(Saved data entries)

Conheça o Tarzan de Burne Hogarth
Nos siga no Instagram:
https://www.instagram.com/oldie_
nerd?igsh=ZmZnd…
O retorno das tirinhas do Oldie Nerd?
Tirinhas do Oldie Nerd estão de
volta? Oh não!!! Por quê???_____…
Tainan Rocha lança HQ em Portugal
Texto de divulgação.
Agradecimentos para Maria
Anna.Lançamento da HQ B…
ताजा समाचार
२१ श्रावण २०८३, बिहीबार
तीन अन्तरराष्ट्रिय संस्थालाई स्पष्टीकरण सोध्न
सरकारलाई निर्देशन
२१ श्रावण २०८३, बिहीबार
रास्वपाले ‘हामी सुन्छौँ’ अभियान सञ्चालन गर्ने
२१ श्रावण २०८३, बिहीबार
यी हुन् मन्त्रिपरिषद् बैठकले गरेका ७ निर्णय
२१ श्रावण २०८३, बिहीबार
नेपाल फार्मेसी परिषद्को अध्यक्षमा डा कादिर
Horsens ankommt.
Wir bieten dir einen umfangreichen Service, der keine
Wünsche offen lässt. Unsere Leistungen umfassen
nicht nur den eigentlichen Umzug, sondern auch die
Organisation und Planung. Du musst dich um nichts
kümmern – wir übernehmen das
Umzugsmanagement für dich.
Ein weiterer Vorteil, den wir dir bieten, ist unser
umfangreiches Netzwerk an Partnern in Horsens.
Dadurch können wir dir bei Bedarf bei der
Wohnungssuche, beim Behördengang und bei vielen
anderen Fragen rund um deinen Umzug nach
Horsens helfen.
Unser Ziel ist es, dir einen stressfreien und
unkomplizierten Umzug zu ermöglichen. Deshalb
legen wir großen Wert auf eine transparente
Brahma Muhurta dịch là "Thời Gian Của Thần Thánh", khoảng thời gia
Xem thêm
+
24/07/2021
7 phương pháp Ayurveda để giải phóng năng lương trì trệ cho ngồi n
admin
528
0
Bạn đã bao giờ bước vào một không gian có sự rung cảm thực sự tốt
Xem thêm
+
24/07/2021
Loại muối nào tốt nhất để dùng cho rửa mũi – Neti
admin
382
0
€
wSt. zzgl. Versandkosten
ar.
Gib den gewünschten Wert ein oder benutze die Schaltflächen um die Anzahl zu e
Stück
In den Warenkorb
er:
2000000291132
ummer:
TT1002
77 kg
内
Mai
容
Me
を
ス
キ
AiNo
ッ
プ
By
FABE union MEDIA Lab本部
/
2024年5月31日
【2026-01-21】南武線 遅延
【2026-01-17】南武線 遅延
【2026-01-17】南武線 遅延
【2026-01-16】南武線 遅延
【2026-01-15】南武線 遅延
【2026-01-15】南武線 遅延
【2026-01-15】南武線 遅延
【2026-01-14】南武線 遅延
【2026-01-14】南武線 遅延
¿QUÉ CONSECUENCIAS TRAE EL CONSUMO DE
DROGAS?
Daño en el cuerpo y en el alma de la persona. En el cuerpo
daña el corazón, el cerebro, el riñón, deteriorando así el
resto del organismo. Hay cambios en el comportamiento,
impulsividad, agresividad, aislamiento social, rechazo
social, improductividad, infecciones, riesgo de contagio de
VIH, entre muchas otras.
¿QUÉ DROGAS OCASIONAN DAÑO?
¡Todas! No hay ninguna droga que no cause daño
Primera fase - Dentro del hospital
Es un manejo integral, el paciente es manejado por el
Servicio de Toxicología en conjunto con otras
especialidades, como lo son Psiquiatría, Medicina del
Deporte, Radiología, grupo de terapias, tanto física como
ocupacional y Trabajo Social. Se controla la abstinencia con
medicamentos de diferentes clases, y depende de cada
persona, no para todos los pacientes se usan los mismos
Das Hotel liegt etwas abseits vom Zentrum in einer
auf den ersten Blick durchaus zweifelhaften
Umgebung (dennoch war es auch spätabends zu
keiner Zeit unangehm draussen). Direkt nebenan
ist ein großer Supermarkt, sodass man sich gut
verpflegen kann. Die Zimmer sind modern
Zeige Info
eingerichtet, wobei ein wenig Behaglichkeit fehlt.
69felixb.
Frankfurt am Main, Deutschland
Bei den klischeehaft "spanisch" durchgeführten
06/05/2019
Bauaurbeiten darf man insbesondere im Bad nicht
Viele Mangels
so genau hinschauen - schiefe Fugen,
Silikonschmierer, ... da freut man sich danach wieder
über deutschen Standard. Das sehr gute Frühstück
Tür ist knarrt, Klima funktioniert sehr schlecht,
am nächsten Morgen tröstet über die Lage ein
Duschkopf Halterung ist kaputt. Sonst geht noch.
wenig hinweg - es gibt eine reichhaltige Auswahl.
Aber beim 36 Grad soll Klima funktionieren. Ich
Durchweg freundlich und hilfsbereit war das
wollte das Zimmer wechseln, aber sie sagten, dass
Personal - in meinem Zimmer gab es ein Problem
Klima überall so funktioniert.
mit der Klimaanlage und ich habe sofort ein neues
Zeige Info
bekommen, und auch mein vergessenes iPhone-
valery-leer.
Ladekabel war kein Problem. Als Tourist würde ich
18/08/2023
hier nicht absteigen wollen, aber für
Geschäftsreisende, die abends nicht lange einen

■ GOAL OF THE EXERCISE:
Your answer should be one number, the count of lines in the records that contain the string "otras".

■ SOLUTION TO THE PROBLEM:
2